*** Opening of Extracted entries ***

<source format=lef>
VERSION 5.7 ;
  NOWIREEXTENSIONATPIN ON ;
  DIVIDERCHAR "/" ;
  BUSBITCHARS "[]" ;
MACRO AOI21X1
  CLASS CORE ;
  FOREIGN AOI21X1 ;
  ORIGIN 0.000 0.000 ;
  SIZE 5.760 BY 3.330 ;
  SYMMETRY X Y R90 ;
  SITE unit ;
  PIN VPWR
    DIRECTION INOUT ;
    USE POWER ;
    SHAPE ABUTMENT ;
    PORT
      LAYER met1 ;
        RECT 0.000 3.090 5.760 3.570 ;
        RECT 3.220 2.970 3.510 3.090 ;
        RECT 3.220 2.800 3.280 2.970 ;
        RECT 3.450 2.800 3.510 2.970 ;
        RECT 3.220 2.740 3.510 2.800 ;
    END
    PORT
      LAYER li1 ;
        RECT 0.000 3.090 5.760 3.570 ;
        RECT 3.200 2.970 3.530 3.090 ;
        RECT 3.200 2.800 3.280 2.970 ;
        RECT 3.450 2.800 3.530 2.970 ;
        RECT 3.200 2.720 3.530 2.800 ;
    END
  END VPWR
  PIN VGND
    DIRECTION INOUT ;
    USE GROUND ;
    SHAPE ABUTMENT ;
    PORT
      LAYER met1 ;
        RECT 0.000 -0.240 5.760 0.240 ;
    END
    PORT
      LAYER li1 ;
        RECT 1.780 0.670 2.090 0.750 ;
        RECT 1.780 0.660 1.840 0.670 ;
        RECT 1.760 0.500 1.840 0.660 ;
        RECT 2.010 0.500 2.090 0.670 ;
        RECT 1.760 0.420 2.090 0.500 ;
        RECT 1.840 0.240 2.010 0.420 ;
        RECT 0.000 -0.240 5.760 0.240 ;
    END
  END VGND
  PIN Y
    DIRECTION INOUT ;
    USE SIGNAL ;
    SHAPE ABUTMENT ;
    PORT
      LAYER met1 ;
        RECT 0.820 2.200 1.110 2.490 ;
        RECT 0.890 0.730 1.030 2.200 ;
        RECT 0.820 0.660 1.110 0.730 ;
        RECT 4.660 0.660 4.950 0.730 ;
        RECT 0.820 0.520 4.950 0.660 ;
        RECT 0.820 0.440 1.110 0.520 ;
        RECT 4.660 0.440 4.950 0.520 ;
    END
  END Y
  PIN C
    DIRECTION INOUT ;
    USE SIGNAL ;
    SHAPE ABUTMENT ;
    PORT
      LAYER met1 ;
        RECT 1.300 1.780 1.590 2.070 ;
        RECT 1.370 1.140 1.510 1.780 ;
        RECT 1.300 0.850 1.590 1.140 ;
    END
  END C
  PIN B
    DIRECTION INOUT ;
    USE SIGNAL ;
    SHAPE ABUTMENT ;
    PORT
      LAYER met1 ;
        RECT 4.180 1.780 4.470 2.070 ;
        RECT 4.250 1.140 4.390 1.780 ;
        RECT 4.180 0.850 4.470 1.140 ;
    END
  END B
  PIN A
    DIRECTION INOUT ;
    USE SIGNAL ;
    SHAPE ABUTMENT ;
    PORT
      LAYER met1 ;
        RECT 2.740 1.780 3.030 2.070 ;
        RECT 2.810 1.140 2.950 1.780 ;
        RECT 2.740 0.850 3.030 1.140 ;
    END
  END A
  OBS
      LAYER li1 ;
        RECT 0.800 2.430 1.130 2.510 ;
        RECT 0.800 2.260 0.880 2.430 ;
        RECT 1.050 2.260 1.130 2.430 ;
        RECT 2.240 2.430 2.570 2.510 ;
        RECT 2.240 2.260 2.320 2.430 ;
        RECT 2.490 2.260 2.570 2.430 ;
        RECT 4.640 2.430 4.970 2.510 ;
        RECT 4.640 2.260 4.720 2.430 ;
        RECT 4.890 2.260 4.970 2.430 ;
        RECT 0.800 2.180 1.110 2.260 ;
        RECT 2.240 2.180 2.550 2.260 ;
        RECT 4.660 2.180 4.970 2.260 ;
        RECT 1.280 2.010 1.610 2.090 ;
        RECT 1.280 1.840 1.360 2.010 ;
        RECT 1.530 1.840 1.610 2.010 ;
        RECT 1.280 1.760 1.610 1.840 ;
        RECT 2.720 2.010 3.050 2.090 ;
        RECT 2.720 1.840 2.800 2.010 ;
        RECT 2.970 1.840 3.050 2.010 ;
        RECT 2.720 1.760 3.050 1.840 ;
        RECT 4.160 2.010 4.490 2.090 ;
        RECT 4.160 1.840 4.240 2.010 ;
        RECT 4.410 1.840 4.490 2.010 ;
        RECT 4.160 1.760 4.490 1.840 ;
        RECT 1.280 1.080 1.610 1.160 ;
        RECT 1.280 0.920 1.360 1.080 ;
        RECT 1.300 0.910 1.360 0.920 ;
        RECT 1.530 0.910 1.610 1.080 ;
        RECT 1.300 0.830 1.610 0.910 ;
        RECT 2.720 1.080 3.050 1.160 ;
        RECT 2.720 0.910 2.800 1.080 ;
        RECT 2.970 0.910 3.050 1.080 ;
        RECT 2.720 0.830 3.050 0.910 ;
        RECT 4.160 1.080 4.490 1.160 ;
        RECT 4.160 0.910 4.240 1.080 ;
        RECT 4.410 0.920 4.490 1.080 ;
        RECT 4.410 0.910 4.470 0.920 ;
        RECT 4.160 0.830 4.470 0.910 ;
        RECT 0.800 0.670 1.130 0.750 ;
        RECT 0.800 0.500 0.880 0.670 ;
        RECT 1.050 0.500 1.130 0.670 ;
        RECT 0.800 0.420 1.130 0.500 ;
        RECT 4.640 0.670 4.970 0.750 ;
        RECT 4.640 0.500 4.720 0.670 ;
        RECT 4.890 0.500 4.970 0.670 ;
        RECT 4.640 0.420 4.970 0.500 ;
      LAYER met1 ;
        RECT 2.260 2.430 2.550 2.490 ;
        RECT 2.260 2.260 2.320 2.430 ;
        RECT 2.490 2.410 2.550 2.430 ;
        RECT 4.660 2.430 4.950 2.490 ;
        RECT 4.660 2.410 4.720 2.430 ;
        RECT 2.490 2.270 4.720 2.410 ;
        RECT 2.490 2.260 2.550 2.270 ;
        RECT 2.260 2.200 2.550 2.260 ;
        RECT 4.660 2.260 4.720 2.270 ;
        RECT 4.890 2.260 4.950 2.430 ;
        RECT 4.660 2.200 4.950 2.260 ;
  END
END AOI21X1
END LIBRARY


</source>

*** Close of Extracted entries ***

◆ What the exercise asks ◆
Repeat every line of the material exactly as given.

◆ Answer to this exercise ◆
<source format=lef>
VERSION 5.7 ;
  NOWIREEXTENSIONATPIN ON ;
  DIVIDERCHAR "/" ;
  BUSBITCHARS "[]" ;
MACRO AOI21X1
  CLASS CORE ;
  FOREIGN AOI21X1 ;
  ORIGIN 0.000 0.000 ;
  SIZE 5.760 BY 3.330 ;
  SYMMETRY X Y R90 ;
  SITE unit ;
  PIN VPWR
    DIRECTION INOUT ;
    USE POWER ;
    SHAPE ABUTMENT ;
    PORT
      LAYER met1 ;
        RECT 0.000 3.090 5.760 3.570 ;
        RECT 3.220 2.970 3.510 3.090 ;
        RECT 3.220 2.800 3.280 2.970 ;
        RECT 3.450 2.800 3.510 2.970 ;
        RECT 3.220 2.740 3.510 2.800 ;
    END
    PORT
      LAYER li1 ;
        RECT 0.000 3.090 5.760 3.570 ;
        RECT 3.200 2.970 3.530 3.090 ;
        RECT 3.200 2.800 3.280 2.970 ;
        RECT 3.450 2.800 3.530 2.970 ;
        RECT 3.200 2.720 3.530 2.800 ;
    END
  END VPWR
  PIN VGND
    DIRECTION INOUT ;
    USE GROUND ;
    SHAPE ABUTMENT ;
    PORT
      LAYER met1 ;
        RECT 0.000 -0.240 5.760 0.240 ;
    END
    PORT
      LAYER li1 ;
        RECT 1.780 0.670 2.090 0.750 ;
        RECT 1.780 0.660 1.840 0.670 ;
        RECT 1.760 0.500 1.840 0.660 ;
        RECT 2.010 0.500 2.090 0.670 ;
        RECT 1.760 0.420 2.090 0.500 ;
        RECT 1.840 0.240 2.010 0.420 ;
        RECT 0.000 -0.240 5.760 0.240 ;
    END
  END VGND
  PIN Y
    DIRECTION INOUT ;
    USE SIGNAL ;
    SHAPE ABUTMENT ;
    PORT
      LAYER met1 ;
        RECT 0.820 2.200 1.110 2.490 ;
        RECT 0.890 0.730 1.030 2.200 ;
        RECT 0.820 0.660 1.110 0.730 ;
        RECT 4.660 0.660 4.950 0.730 ;
        RECT 0.820 0.520 4.950 0.660 ;
        RECT 0.820 0.440 1.110 0.520 ;
        RECT 4.660 0.440 4.950 0.520 ;
    END
  END Y
  PIN C
    DIRECTION INOUT ;
    USE SIGNAL ;
    SHAPE ABUTMENT ;
    PORT
      LAYER met1 ;
        RECT 1.300 1.780 1.590 2.070 ;
        RECT 1.370 1.140 1.510 1.780 ;
        RECT 1.300 0.850 1.590 1.140 ;
    END
  END C
  PIN B
    DIRECTION INOUT ;
    USE SIGNAL ;
    SHAPE ABUTMENT ;
    PORT
      LAYER met1 ;
        RECT 4.180 1.780 4.470 2.070 ;
        RECT 4.250 1.140 4.390 1.780 ;
        RECT 4.180 0.850 4.470 1.140 ;
    END
  END B
  PIN A
    DIRECTION INOUT ;
    USE SIGNAL ;
    SHAPE ABUTMENT ;
    PORT
      LAYER met1 ;
        RECT 2.740 1.780 3.030 2.070 ;
        RECT 2.810 1.140 2.950 1.780 ;
        RECT 2.740 0.850 3.030 1.140 ;
    END
  END A
  OBS
      LAYER li1 ;
        RECT 0.800 2.430 1.130 2.510 ;
        RECT 0.800 2.260 0.880 2.430 ;
        RECT 1.050 2.260 1.130 2.430 ;
        RECT 2.240 2.430 2.570 2.510 ;
        RECT 2.240 2.260 2.320 2.430 ;
        RECT 2.490 2.260 2.570 2.430 ;
        RECT 4.640 2.430 4.970 2.510 ;
        RECT 4.640 2.260 4.720 2.430 ;
        RECT 4.890 2.260 4.970 2.430 ;
        RECT 0.800 2.180 1.110 2.260 ;
        RECT 2.240 2.180 2.550 2.260 ;
        RECT 4.660 2.180 4.970 2.260 ;
        RECT 1.280 2.010 1.610 2.090 ;
        RECT 1.280 1.840 1.360 2.010 ;
        RECT 1.530 1.840 1.610 2.010 ;
        RECT 1.280 1.760 1.610 1.840 ;
        RECT 2.720 2.010 3.050 2.090 ;
        RECT 2.720 1.840 2.800 2.010 ;
        RECT 2.970 1.840 3.050 2.010 ;
        RECT 2.720 1.760 3.050 1.840 ;
        RECT 4.160 2.010 4.490 2.090 ;
        RECT 4.160 1.840 4.240 2.010 ;
        RECT 4.410 1.840 4.490 2.010 ;
        RECT 4.160 1.760 4.490 1.840 ;
        RECT 1.280 1.080 1.610 1.160 ;
        RECT 1.280 0.920 1.360 1.080 ;
        RECT 1.300 0.910 1.360 0.920 ;
        RECT 1.530 0.910 1.610 1.080 ;
        RECT 1.300 0.830 1.610 0.910 ;
        RECT 2.720 1.080 3.050 1.160 ;
        RECT 2.720 0.910 2.800 1.080 ;
        RECT 2.970 0.910 3.050 1.080 ;
        RECT 2.720 0.830 3.050 0.910 ;
        RECT 4.160 1.080 4.490 1.160 ;
        RECT 4.160 0.910 4.240 1.080 ;
        RECT 4.410 0.920 4.490 1.080 ;
        RECT 4.410 0.910 4.470 0.920 ;
        RECT 4.160 0.830 4.470 0.910 ;
        RECT 0.800 0.670 1.130 0.750 ;
        RECT 0.800 0.500 0.880 0.670 ;
        RECT 1.050 0.500 1.130 0.670 ;
        RECT 0.800 0.420 1.130 0.500 ;
        RECT 4.640 0.670 4.970 0.750 ;
        RECT 4.640 0.500 4.720 0.670 ;
        RECT 4.890 0.500 4.970 0.670 ;
        RECT 4.640 0.420 4.970 0.500 ;
      LAYER met1 ;
        RECT 2.260 2.430 2.550 2.490 ;
        RECT 2.260 2.260 2.320 2.430 ;
        RECT 2.490 2.410 2.550 2.430 ;
        RECT 4.660 2.430 4.950 2.490 ;
        RECT 4.660 2.410 4.720 2.430 ;
        RECT 2.490 2.270 4.720 2.410 ;
        RECT 2.490 2.260 2.550 2.270 ;
        RECT 2.260 2.200 2.550 2.260 ;
        RECT 4.660 2.260 4.720 2.270 ;
        RECT 4.890 2.260 4.950 2.430 ;
        RECT 4.660 2.200 4.950 2.260 ;
  END
END AOI21X1
END LIBRARY


</source>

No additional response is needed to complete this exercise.